> Quoted passage
- - - -
As you navigate your way through our hectic world each day, you may have never considered changing where information from your milk cooling system is stored.

National Sales Manager / Paul Mueller Company

Here are a few reasons why you may want to consider putting it on the cloud, which would give you access to this information remotely.

1. Regulatory compliance

Currently, all milk coolers built after 2000 in the U.S. are required to have a time and temperature recorder attached. This results in thousands of paper charts produced each week left hanging on nails in milk rooms across America. These are often mindlessly changed out and stored to meet the guideline of retaining six months of history. When a problem is uncovered, someone combs through the paper, attempting to piece together a story of what happened and when. This is often hindered by the fact that the paper is weathered, and the ink or print quality was marginal in the first place.

Having this same information (and often more) available via the internet can be a game-changer. Looking at data in digital form versus a physical graph makes identifying trends at an earlier stage much easier. Documentation is vastly improved, and overall analysis is less challenging. In addition, the sanitarian, or whoever is given access to this information, can review data from wherever they are and whenever the need arises, providing improved opportunities to minimize quality issues.

2. Alerts and alarms

Digital collection of temperatures with time stamps, along with volume indicators, refrigeration performance monitoring, wash temperatures and more, is a powerful tool for providing operational alerts and potential alarms.

Advertisement
1620pd

Automated text messages allow dairy managers to quickly respond to potential complications. Image courtesy of Paul Mueller Company.

Milk haulers receive a notification when the storage is full, at temperature and ready for pickup. No more waiting in the dooryard before loading. Logistics planners can glimpse overall volume on an individual farm, or even in a region, for load balancing and processing planning.

Sanitarians are alerted to potential quality problems in real time, helping to avoid loads arriving at the plant with unforeseen issues. The dairy manager is able to quickly respond to potential complications by receiving early alerts that might catch a problem before it becomes a significant breakdown.
- - - -
> Source material
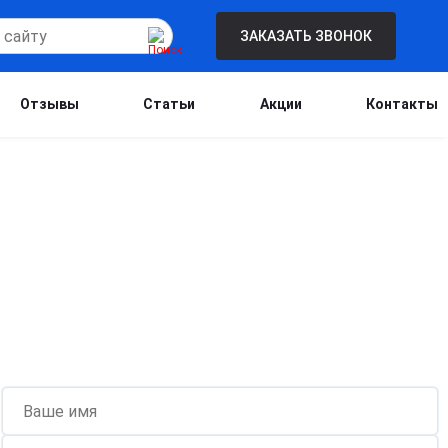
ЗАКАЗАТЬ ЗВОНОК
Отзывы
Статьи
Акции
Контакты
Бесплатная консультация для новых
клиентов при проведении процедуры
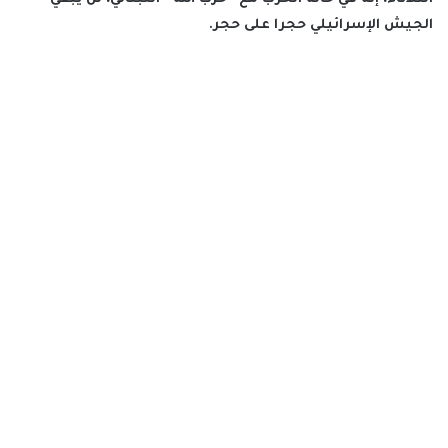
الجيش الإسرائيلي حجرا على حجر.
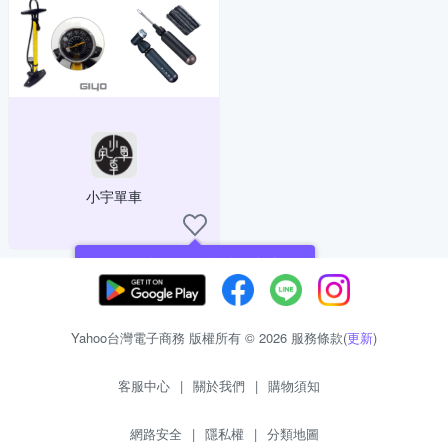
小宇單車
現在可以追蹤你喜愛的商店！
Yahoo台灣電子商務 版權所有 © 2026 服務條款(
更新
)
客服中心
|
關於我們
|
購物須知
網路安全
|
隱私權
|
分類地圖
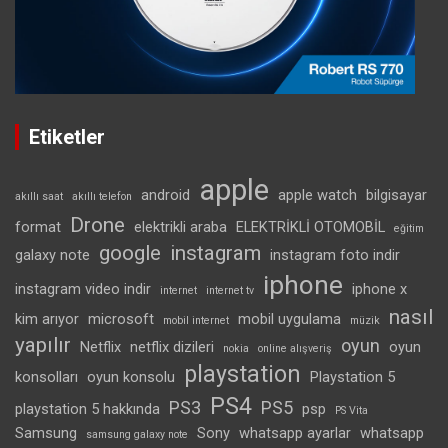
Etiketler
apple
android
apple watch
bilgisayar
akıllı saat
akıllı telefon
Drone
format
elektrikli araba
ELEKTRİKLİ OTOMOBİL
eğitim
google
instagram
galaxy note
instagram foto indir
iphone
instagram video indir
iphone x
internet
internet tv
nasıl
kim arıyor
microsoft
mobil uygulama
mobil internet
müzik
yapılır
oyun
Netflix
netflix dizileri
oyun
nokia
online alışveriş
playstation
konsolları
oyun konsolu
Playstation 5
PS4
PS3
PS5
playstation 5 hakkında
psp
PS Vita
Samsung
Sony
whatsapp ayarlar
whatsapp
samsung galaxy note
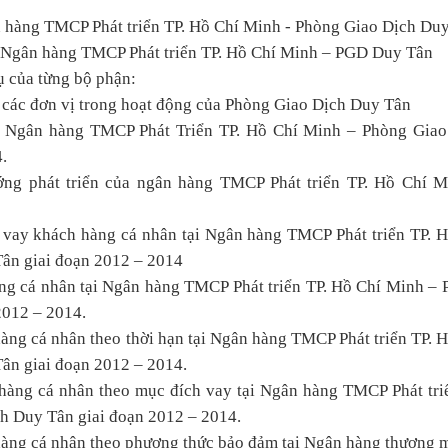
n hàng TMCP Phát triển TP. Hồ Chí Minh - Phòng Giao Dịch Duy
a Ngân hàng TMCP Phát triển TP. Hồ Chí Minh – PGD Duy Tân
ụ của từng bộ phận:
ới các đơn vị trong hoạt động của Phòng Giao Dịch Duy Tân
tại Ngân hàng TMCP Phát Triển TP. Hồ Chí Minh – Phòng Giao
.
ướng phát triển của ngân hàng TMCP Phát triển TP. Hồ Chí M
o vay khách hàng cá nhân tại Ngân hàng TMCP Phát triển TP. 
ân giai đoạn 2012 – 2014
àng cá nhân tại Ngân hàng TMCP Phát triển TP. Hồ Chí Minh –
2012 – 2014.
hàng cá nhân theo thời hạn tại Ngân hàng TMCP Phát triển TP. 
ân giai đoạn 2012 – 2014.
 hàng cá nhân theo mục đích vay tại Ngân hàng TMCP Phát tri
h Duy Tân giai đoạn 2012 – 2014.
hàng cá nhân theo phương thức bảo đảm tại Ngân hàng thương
- - - -
> Work request A
Please retype the milk cooling data article word for word, starting with "Advertisement" and going on through "Paul Mueller Company.".
> Work request B
According to the milk cooling data article, how much history must be retained to meet the guideline for paper charts?
> Work request C
Carry on writing the milk cooling data article from its final sentence, not from the items.

> Written answer A
Advertisement
1620pd

Automated text messages allow dairy managers to quickly respond to potential complications. Image courtesy of Paul Mueller Company.

> Written answer B
Six months of history.

> Written answer C
3. Efficiency and operational information

Technicians utilize the above information to identify service issues. Additionally, some systems allow the technician to do a deeper dive into the function of each condensing unit, giving them the ability to remote diagnose issues like never before. Analyzing available data can result in significant savings in labor costs and downtime. It also provides the possibility of having a senior, experienced technician monitor the actions of the newer service personnel – ensuring the highest system efficiency and eliminating extra expenses for multiple service calls.

4. Schedule management

Consider this scenario: Milking is supposed to begin at 3 p.m., but you receive an alert that your milk cooler is still 75ºF at 4 p.m. Did something go wrong? Did the milking crew fail to show up? Did they forget to turn the milk cooler on? All of these answers can be found with a quick check of your smartphone, tablet or PC. You can see exactly what the situation is and most likely initiate immediate corrective action before things get out of hand.

5. Peace of mind

More than anything else, having all of this information available remotely provides you peace of mind. You invest hundreds of thousands of dollars for the ability to monitor the cows, their feed, their milk output and more. But often, once the milk is pumped to the milk cooler, you lose sight of your product.

Investing in the ability to monitor and receive automated alarms and alerts of your milk cooling and storage equipment is much like installing a high-tech alarm system on a bank vault. It is a wise investment. Just as the alarm system ensures the protection of your assets, remote monitoring safeguards the quality and salability of your milk, the most significant revenue source on your dairy.